• _Exercise_
Write the next part of the legal case flashcards that appear below, picking up right after the last card.

• _Text for analysis_
Cases Flashcards
Farmers v. Cargill
Key Rule: A creditor that exercises control over a debtor’s business can become liable as a principal for the debtor’s acts. Case Snippet: Warren ran a grain elevator and bought grain from farmers; Cargill financed and tightly supervised Warren’s operations. When Warren defaulted, farmers sued Cargill. Minnesota’s Supreme Court upheld Cargill’s liability because Cargill effectively controlled Warren’s business.
General Automotive Mfg. Co. v. Singer
Key Rule: Employees owe a duty of loyalty to their employer and must avoid conflicts of interest or secret profits. Case Snippet: Singer was a manager who ran a competing business secretly and kept hidden profits. The court found Singer liable for breaching his fiduciary duty.
Mill St. Church of Christ v. Hogan
Key Rule: An agent has “implied authority” to do what is necessary or customary to carry out an assigned task—even if not explicitly stated. Case Snippet: Bill Hogan was hired to paint a church and hired his brother Sam as a helper (as he had done before). Sam was injured on the job. The court held Bill had implied authority to hire Sam, making Sam eligible for workers’ comp from the church.

• _Recorded data_
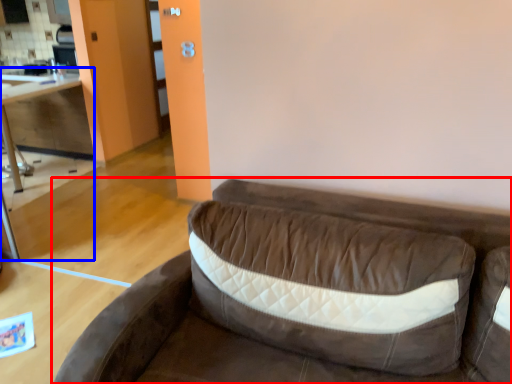
Question: Which object is closer to the camera taking this photo, studio couch (highlighted by a red box) or table (highlighted by a blue box)?

Choices:
 (A) studio couch
 (B) table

• _Answer for the task_
Ophthalmic Surgeons, Ltd. v. Paychex, Inc.
Key Rule: A principal creates “apparent authority” when its conduct leads a third party to reasonably believe an agent can act on its behalf. Case Snippet: An employee (Connor) embezzled funds via payroll checks processed by Paychex. The court found that Ophthalmic Surgeons’ lack of oversight made Paychex reasonably rely on Connor’s apparent authority.
Clover v. Snowbird Ski Resort
Key Rule: Employers are vicariously liable for employees’ torts if committed within the scope of employment. Case Snippet: A ski resort chef collided with Clover while checking another restaurant, but also taking ski runs. The Utah Supreme Court held a jury must decide if this was within his employment duties.
Patterson v. Domino’s Pizza, LLC
Key Rule: A franchisor is typically not liable for a franchisee’s employment decisions unless it directly controls the franchisee’s day-to-day operations. Case Snippet: Patterson sued Domino’s for workplace harassment at a franchise. The California Supreme Court held Domino’s was not liable because it didn’t control daily employment matters at the franchise.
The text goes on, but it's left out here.